• **Problem to solve**
An exact restatement of all the data is required, with the pictures left out.

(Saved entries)
-----
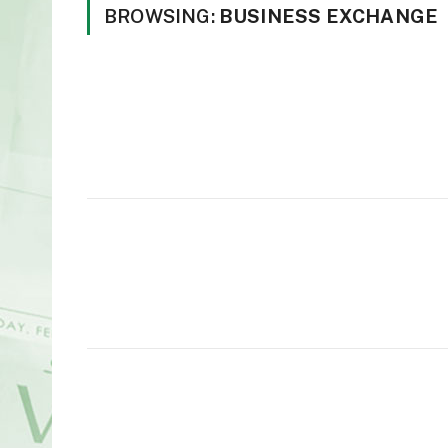
BROWSING:
BUSINESS EXCHANGE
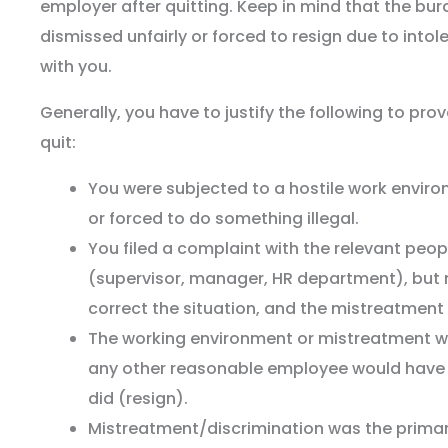
employer after quitting. Keep in mind that the bu
dismissed unfairly or forced to resign due to intol
with you.
Generally, you have to justify the following to pro
quit:
You were subjected to a hostile work enviro
or forced to do something illegal.
You filed a complaint with the relevant peo
(supervisor, manager, HR department), but 
correct the situation, and the mistreatment
The working environment or mistreatment wa
any other reasonable employee would have
did (resign).
Mistreatment/discrimination was the primar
-----
• **Your response**
BROWSING:
BUSINESS EXCHANGE
employer after quitting. Keep in mind that the bu
dismissed unfairly or forced to resign due to intol
with you.
Generally, you have to justify the following to pro
quit:
You were subjected to a hostile work enviro
or forced to do something illegal.
You filed a complaint with the relevant peo
(supervisor, manager, HR department), but 
correct the situation, and the mistreatment
The working environment or mistreatment wa
any other reasonable employee would have
did (resign).
Mistreatment/discrimination was the primar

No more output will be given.